Érase una vez la flor y el tiempo.
La flor era silvestre pero muy encantadora. El tiempo, sin embargo, era, bueno, como decirlo, muy inestable.
Tenían una relación especial y espacial, aunque, debido al carácter del tiempo, bastante variable.
Se querían pero el tiempo nunca sabía como expresarlo.
Había días en los que resplandecía y con una ligera brisa acariciaba los pétalos de la flor, murmurándole palabras de amor. Pero, la mayoría de las veces, “en cuanto temporal” se ponía oscuro con relámpagos y granizos y sacudía a la pobre flor.

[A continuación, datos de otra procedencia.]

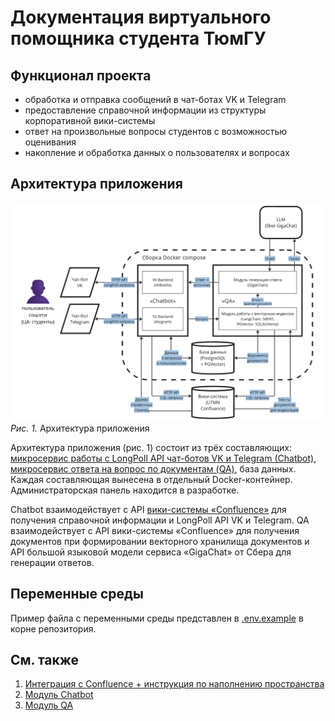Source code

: # Документация виртуального помощника студента ТюмГУ

## Функционал проекта
 * обработка и отправка сообщений в чат-ботах VK и Telegram
 * предоставление справочной информации из структуры корпоративной вики-системы
 * ответ на произвольные вопросы студентов с возможностью оценивания
 * накопление и обработка данных о пользователях и вопросах

## Архитектура приложения

![Рис. 1. Архитектура приложения](images/architecture.png)
*Рис. 1.* Архитектура приложения

Архитектура приложения (рис. 1) состоит из трёх составляющих: [микросервис работы с LongPoll API чат-ботов VK и Telegram (Chatbot)](chatbot.md), [микросервис ответа на вопрос по документам (QA)](qa.md), база данных. Каждая составляющая вынесена в отдельный Docker-контейнер. Администраторская панель находится в разработке. 

Chatbot взаимодействует с API [вики-системы «Confluence»](confluence-integration.md) для получения справочной информации и LongPoll API VK и Telegram. QA взаимодействует с API вики-системы «Confluence» для получения документов при формировании векторного хранилища документов и API большой языковой модели сервиса «GigaChat» от Сбера для генерации ответов.

## Переменные среды
Пример файла с переменными среды представлен в [.env.example](../.env.example) в корне репозитория.

## См. также
1. [Интеграция с Confluence + инструкция по наполнению пространства](confluence-integration.md)
2. [Модуль Chatbot](chatbot.md)
3. [Модуль QA](qa.md)
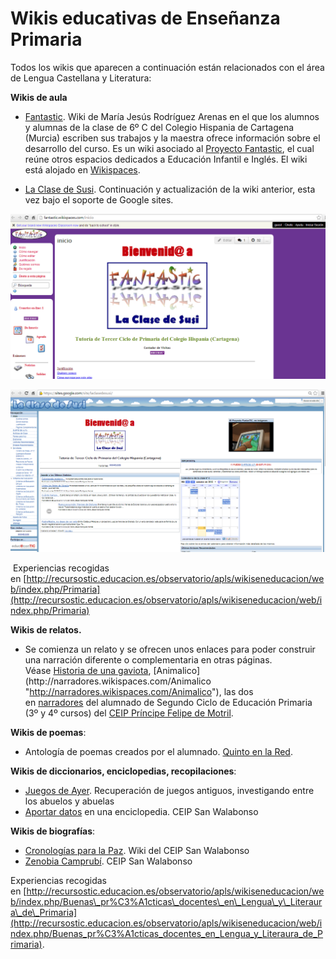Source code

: # Wikis educativas de Enseñanza Primaria

Todos los wikis que aparecen a continuación están relacionados con el área de Lengua Castellana y Literatura:

**Wikis de aula**

*   [Fantastic](http://fantastic.wikispaces.com/inicio "http://fantastic.wikispaces.com/inicio"). Wiki de María Jesús Rodríguez Arenas en el que los alumnos y alumnas de la clase de 6º C del Colegio Hispania de Cartagena (Murcia) escriben sus trabajos y la maestra ofrece información sobre el desarrollo del curso. Es un wiki asociado al [Proyecto Fantastic](http://sites.google.com/site/piefantastic/ "http://sites.google.com/site/piefantastic/"), el cual reúne otros espacios dedicados a Educación Infantil e Inglés. El wiki está alojado en [Wikispaces](http://www.wikispaces.com/ "http://www.wikispaces.com").

*   [La Clase de Susi](http://sites.google.com/site/laclasedesusi "http://sites.google.com/site/laclasedesusi"). Continuación y actualización de la wiki anterior, esta vez bajo el soporte de Google sites.


![Wiki de Lengua castellana](img/wiki5.png "Wiki de Lengua castellana")





![Wiki de Google Sites](img/wiki6.png "Wiki de Google Sites")

 Experiencias recogidas en [http://recursostic.educacion.es/observatorio/apls/wikiseneducacion/web/index.php/Primaria](http://recursostic.educacion.es/observatorio/apls/wikiseneducacion/web/index.php/Primaria)

**Wikis de relatos.**  

*   Se comienza un relato y se ofrecen unos enlaces para poder construir una narración diferente o complementaria en otras páginas. Véase [Historia de una gaviota](http://narradores.wikispaces.com/Historia+de+una+gaviota "http://narradores.wikispaces.com/Historia+de+una+gaviota"), [Animalico](http://narradores.wikispaces.com/Animalico "http://narradores.wikispaces.com/Animalico"), las dos en [narradores](http://narradores.wikispaces.com/ "http://narradores.wikispaces.com/") del alumnado de Segundo Ciclo de Educación Primaria (3º y 4º cursos) del [CEIP Príncipe Felipe de Motril](http://www.juntadeandalucia.es/averroes/cppfelipe "http://www.juntadeandalucia.es/averroes/cppfelipe"). 

**Wikis de poemas**:

*   Antología de poemas creados por el alumnado. [Quinto en la Red](http://quintoenlared.wikispaces.com/ "http://quintoenlared.wikispaces.com/"). 

**Wikis de diccionarios, enciclopedias, recopilaciones**:

*   [Juegos de Ayer](http://juegosdeayer.wikispaces.com/ "http://juegosdeayer.wikispaces.com/"). Recuperación de juegos antiguos, investigando entre los abuelos y abuelas
*   [Aportar datos](http://es.wikipedia.org/wiki/Niebla_%28Huelva%29 "http://es.wikipedia.org/wiki/Niebla_%28Huelva%29") en una enciclopedia. CEIP San Walabonso

**Wikis de biografías**:

*   [Cronologías para la Paz](http://fgpaez.wikispaces.com/cronologiasparalapaz "http://fgpaez.wikispaces.com/cronologiasparalapaz"). Wiki del CEIP San Walabonso
*   [Zenobia Camprubí](http://es.wikipedia.org/wiki/Zenobia_Camprub%C3%AD "http://es.wikipedia.org/wiki/Zenobia_Camprubí"). CEIP San Walabonso

Experiencias recogidas en [http://recursostic.educacion.es/observatorio/apls/wikiseneducacion/web/index.php/Buenas\_pr%C3%A1cticas\_docentes\_en\_Lengua\_y\_Literaura\_de\_Primaria](http://recursostic.educacion.es/observatorio/apls/wikiseneducacion/web/index.php/Buenas_pr%C3%A1cticas_docentes_en_Lengua_y_Literaura_de_Primaria).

Después, cuando la tempestad se aplacaba, le prometía arcos iris y atardeceres de fuego.
Luego otra vez se enfadaba con truenos y saetas si la flor no le buscaba.
La flor con todos estos cambios de humor, estaba bastante cansada, y empezaba a envidiar a sus amigas que habían sido recogidas por unas manos de enamorados y utilizadas como demostración de afecto hacía alguien que, seguramente las recibió con placer.
Tenían una vida corta así, pero al fin al cabo:
¿Qué más da vivir poco y bien en lugar de mucho y amargado?
Y menos por una flor que de por sí tiene muy poca vida.
El tiempo cuando vino a darse cuenta que la flor estaba decidida a desenterrarse de allí, empezó a llorar.. ops a llover.
Llovió durante días y días. Luego fueron semanas y todo se inundó.
La pobre flor de tanto llover murió ahogada y el tiempo se quedó solo y sin lágrimas.